_Record set_
== Segment start ==
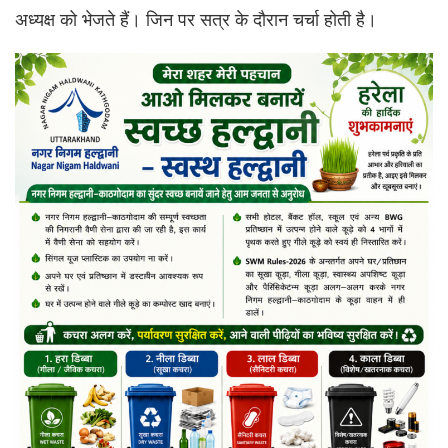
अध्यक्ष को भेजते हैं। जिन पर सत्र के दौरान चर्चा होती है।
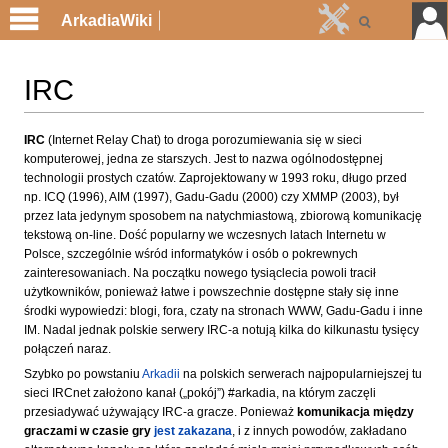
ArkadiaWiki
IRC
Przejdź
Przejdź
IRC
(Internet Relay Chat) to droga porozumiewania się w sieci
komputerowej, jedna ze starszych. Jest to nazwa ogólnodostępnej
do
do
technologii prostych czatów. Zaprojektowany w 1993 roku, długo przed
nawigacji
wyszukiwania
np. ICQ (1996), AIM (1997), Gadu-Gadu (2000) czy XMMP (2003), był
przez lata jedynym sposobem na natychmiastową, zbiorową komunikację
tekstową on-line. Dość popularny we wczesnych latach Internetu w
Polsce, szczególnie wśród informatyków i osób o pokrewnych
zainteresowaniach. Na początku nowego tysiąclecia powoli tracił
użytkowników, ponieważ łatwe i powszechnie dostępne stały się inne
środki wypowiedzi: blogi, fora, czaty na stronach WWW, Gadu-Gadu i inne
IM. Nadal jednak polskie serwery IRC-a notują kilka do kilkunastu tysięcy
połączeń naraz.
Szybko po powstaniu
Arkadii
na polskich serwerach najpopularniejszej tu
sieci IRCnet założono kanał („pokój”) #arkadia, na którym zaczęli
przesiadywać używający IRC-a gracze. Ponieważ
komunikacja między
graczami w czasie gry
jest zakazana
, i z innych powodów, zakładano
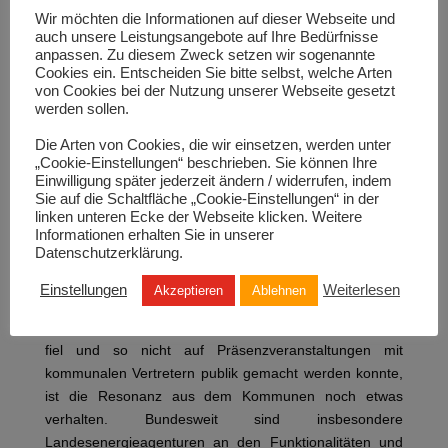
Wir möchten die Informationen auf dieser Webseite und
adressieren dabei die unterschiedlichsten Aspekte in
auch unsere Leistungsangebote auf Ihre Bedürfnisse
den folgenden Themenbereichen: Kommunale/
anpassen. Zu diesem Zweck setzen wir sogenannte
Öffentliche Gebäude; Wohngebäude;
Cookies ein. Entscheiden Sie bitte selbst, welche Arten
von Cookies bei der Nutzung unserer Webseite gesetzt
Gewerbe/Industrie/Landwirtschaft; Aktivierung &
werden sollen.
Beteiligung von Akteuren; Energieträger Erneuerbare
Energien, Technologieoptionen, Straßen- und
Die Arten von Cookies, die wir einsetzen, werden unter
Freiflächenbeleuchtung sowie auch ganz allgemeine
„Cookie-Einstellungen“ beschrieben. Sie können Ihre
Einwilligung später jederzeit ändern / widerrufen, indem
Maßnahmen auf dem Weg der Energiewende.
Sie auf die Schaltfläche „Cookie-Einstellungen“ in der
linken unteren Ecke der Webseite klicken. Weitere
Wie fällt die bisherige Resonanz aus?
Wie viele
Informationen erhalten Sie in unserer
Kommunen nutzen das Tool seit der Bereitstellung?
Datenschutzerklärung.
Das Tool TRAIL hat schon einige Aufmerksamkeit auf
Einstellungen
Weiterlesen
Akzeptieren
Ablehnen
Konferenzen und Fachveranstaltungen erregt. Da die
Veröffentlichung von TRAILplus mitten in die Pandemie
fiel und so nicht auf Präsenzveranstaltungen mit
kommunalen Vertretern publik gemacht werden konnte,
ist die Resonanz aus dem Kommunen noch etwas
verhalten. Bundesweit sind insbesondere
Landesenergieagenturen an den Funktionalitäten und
== Segment end ==
_Problem details_
Extract every line above that contains the word "auch".

_Solution to the exercise_
auch unsere Leistungsangebote auf Ihre Bedürfnisse
Freiflächenbeleuchtung sowie auch ganz allgemeine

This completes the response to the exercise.